I have a question regarding Theorem 3-14 in Spivak's Calculus on Manifolds:
The proof starts by considering a closed rectangle $U\subset A$ such that all the sides of $U$ are of the same length $l$. Let $\epsilon>0$. Spivak claims that if $N$ is sufficiently large and $U$ is divided into $N^n$ rectangles, with sides of length $l/N$, then for each of these rectangles $S$, if $x\in S$ we have
$$|Dg(x)(y-x)-(g(y)-g(x))|<\epsilon|x-y|\leq \epsilon\sqrt{n}(l/N)$$
for all $y\in S$. I don't get why this is necessarily true. My attempt to prove this is as follows.

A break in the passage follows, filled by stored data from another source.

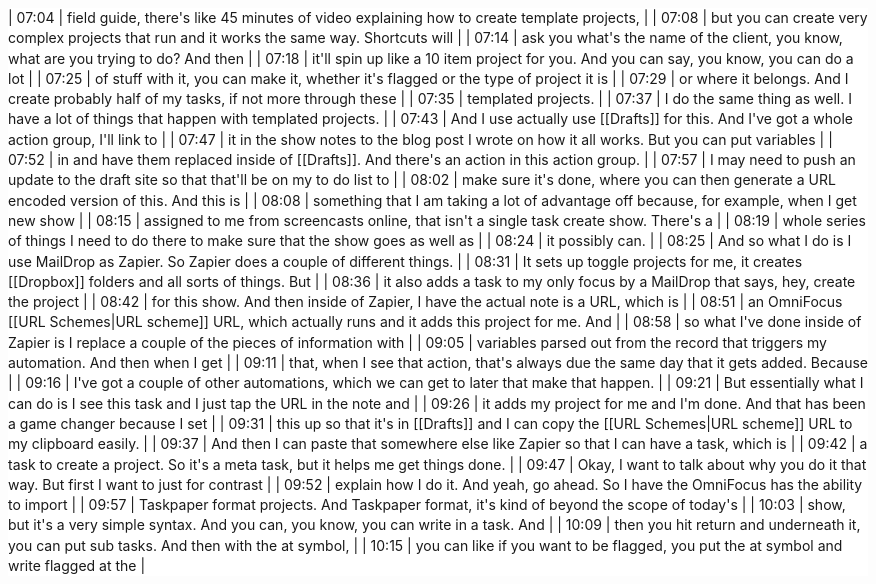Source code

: | 07:04      | field guide, there's like 45 minutes of video explaining how to create template projects,               |
| 07:08      | but you can create very complex projects that run and it works the same way. Shortcuts will             |
| 07:14      | ask you what's the name of the client, you know, what are you trying to do? And then                    |
| 07:18      | it'll spin up like a 10 item project for you. And you can say, you know, you can do a lot               |
| 07:25      | of stuff with it, you can make it, whether it's flagged or the type of project it is                    |
| 07:29      | or where it belongs. And I create probably half of my tasks, if not more through these                  |
| 07:35      | templated projects.                                                                                     |
| 07:37      | I do the same thing as well. I have a lot of things that happen with templated projects.                |
| 07:43      | And I use actually use [[Drafts]] for this. And I've got a whole action group, I'll link to                 |
| 07:47      | it in the show notes to the blog post I wrote on how it all works. But you can put variables            |
| 07:52      | in and have them replaced inside of [[Drafts]]. And there's an action in this action group.                 |
| 07:57      | I may need to push an update to the draft site so that that'll be on my to do list to                   |
| 08:02      | make sure it's done, where you can then generate a URL encoded version of this. And this is             |
| 08:08      | something that I am taking a lot of advantage off because, for example, when I get new show             |
| 08:15      | assigned to me from screencasts online, that isn't a single task create show. There's a                 |
| 08:19      | whole series of things I need to do there to make sure that the show goes as well as                    |
| 08:24      | it possibly can.                                                                                        |
| 08:25      | And so what I do is I use MailDrop as Zapier. So Zapier does a couple of different things.              |
| 08:31      | It sets up toggle projects for me, it creates [[Dropbox]] folders and all sorts of things. But              |
| 08:36      | it also adds a task to my only focus by a MailDrop that says, hey, create the project                   |
| 08:42      | for this show. And then inside of Zapier, I have the actual note is a URL, which is                     |
| 08:51      | an OmniFocus [[URL Schemes\|URL scheme]] URL, which actually runs and it adds this project for me. And                   |
| 08:58      | so what I've done inside of Zapier is I replace a couple of the pieces of information with              |
| 09:05      | variables parsed out from the record that triggers my automation. And then when I get                   |
| 09:11      | that, when I see that action, that's always due the same day that it gets added. Because                |
| 09:16      | I've got a couple of other automations, which we can get to later that make that happen.                |
| 09:21      | But essentially what I can do is I see this task and I just tap the URL in the note and                 |
| 09:26      | it adds my project for me and I'm done. And that has been a game changer because I set                  |
| 09:31      | this up so that it's in [[Drafts]] and I can copy the [[URL Schemes\|URL scheme]] URL to my clipboard easily.                |
| 09:37      | And then I can paste that somewhere else like Zapier so that I can have a task, which is                |
| 09:42      | a task to create a project. So it's a meta task, but it helps me get things done.                       |
| 09:47      | Okay, I want to talk about why you do it that way. But first I want to just for contrast                |
| 09:52      | explain how I do it. And yeah, go ahead. So I have the OmniFocus has the ability to import              |
| 09:57      | Taskpaper format projects. And Taskpaper format, it's kind of beyond the scope of today's             |
| 10:03      | show, but it's a very simple syntax. And you can, you know, you can write in a task. And                |
| 10:09      | then you hit return and underneath it, you can put sub tasks. And then with the at symbol,              |
| 10:15      | you can like if you want to be flagged, you put the at symbol and write flagged at the                  |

Take any $\epsilon>0$. Since $g$ is differentiable on $U$, for all $x\in U$ there exists $\delta'_x >0$ such that for all $y$,
$$|x-y|<\delta'_x\implies|Dg(x)(y-x)-(g(y)-g(x))|<\epsilon|x-y|.$$
Since $g$ is continuously differentiable, for all $x\in U$ there exists $\delta''_x$ such that for all $y$ and $v$,
$$|x-y|<\delta''_x\implies|Dg(x)(v)-Dg(y)(v)|<\epsilon|v|.$$
Let $\delta_x=\min\{\delta'_x,\, \delta''_x\}$. Then $\{B(x;\delta_x/2)\,|\,x\in U\}$ is an open cover of $U$. Since $U$ is compact, a finite number of these balls cover $U$. Say these balls are centered around $x_1,\,x_2,\,\ldots,\,x_k$. Let $\delta=\min\{\delta_{x_1}/2,\,\delta_{x_2}/2\,\ldots,\,\delta_{x_k}/2\}$. Pick any arbitrary $x\in U$. Then $x\in B(x_i,\delta_{x_i}/2)$ for some $1\leq i \leq k$. Thus
$$|Dg(x_i)(x-x_i)-(g(x)-g(x_i))|<\epsilon|x_i-x|.$$
For any $y\in B(x;\delta)$ we have $y\in B(x_i,\delta_{x_i})$, ergo
$$|Dg(x_i)(y-x_i)-(g(y)-g(x_i))|<\epsilon|x_i-y|.$$
Combining these two statements gives
$$|Dg(x_i)(x-y)-(g(x)-g(y))|<\epsilon(|x_i-x|+|x_i-y|).$$
Again using the fact that $x\in B(x_i,\delta_{x_i}/2)$, we have
$$|Dg(x_i)(x-y)-Dg(x)(x-y)|<\epsilon|x-y|,$$
hence
$$|Dg(x)(y-x)-(g(y)-g(x))|<\epsilon(|x-y|+|x_i-x|+|x_i-y|).$$
Unfortunately, I don't know how to progress from here. Any help would very much be appreciated.
Best Answer
Hint : You cannot show what you want like this : the $(x_i)$ introduced prevents you to have a bound with $|x-y|$. The reason is you must show that the inequality :
$|Dg(x)(y-x) - (g (y) - g (x)) | < \epsilon |x - y|$
is true for both $x$ and $y$ variyng (not only for a $x $ fixed and a $y $ varying). You need the continuity of $Dg$ to show this. Then you use the compacity of $U \times U $ to conclude.